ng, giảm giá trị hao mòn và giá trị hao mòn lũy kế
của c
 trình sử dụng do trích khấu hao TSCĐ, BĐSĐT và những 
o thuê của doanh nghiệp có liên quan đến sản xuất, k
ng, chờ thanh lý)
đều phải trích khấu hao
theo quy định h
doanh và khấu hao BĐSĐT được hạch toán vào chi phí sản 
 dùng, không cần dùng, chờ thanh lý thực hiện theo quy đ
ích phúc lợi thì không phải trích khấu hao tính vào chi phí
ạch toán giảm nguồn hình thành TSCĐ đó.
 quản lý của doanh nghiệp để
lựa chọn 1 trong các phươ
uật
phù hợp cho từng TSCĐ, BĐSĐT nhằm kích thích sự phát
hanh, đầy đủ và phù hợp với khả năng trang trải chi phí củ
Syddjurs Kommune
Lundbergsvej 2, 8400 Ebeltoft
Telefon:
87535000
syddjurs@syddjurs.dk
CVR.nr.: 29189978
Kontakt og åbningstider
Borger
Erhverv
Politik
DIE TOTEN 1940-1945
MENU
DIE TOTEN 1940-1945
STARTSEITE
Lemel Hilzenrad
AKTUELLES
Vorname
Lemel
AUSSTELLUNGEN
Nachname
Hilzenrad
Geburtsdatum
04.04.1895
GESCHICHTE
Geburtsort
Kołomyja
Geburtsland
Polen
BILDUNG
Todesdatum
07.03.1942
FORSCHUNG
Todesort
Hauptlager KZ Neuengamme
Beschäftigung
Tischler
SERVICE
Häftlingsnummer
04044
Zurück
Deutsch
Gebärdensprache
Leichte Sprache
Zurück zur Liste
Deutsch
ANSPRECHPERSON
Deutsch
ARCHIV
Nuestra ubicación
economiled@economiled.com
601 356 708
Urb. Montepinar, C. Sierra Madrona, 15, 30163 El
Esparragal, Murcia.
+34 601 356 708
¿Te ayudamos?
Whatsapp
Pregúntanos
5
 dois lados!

- [TASK GOAL]:
Copy each line of the material exactly as written.

- [SOLVED PROBLEM]:
ng, giảm giá trị hao mòn và giá trị hao mòn lũy kế
của c
 trình sử dụng do trích khấu hao TSCĐ, BĐSĐT và những 
o thuê của doanh nghiệp có liên quan đến sản xuất, k
ng, chờ thanh lý)
đều phải trích khấu hao
theo quy định h
doanh và khấu hao BĐSĐT được hạch toán vào chi phí sản 
 dùng, không cần dùng, chờ thanh lý thực hiện theo quy đ
ích phúc lợi thì không phải trích khấu hao tính vào chi phí
ạch toán giảm nguồn hình thành TSCĐ đó.
 quản lý của doanh nghiệp để
lựa chọn 1 trong các phươ
uật
phù hợp cho từng TSCĐ, BĐSĐT nhằm kích thích sự phát
hanh, đầy đủ và phù hợp với khả năng trang trải chi phí củ
Syddjurs Kommune
Lundbergsvej 2, 8400 Ebeltoft
Telefon:
87535000
syddjurs@syddjurs.dk
CVR.nr.: 29189978
Kontakt og åbningstider
Borger
Erhverv
Politik
DIE TOTEN 1940-1945
MENU
DIE TOTEN 1940-1945
STARTSEITE
Lemel Hilzenrad
AKTUELLES
Vorname
Lemel
AUSSTELLUNGEN
Nachname
Hilzenrad
Geburtsdatum
04.04.1895
GESCHICHTE
Geburtsort
Kołomyja
Geburtsland
Polen
BILDUNG
Todesdatum
07.03.1942
FORSCHUNG
Todesort
Hauptlager KZ Neuengamme
Beschäftigung
Tischler
SERVICE
Häftlingsnummer
04044
Zurück
Deutsch
Gebärdensprache
Leichte Sprache
Zurück zur Liste
Deutsch
ANSPRECHPERSON
Deutsch
ARCHIV
Nuestra ubicación
economiled@economiled.com
601 356 708
Urb. Montepinar, C. Sierra Madrona, 15, 30163 El
Esparragal, Murcia.
+34 601 356 708
¿Te ayudamos?
Whatsapp
Pregúntanos
5
 dois lados!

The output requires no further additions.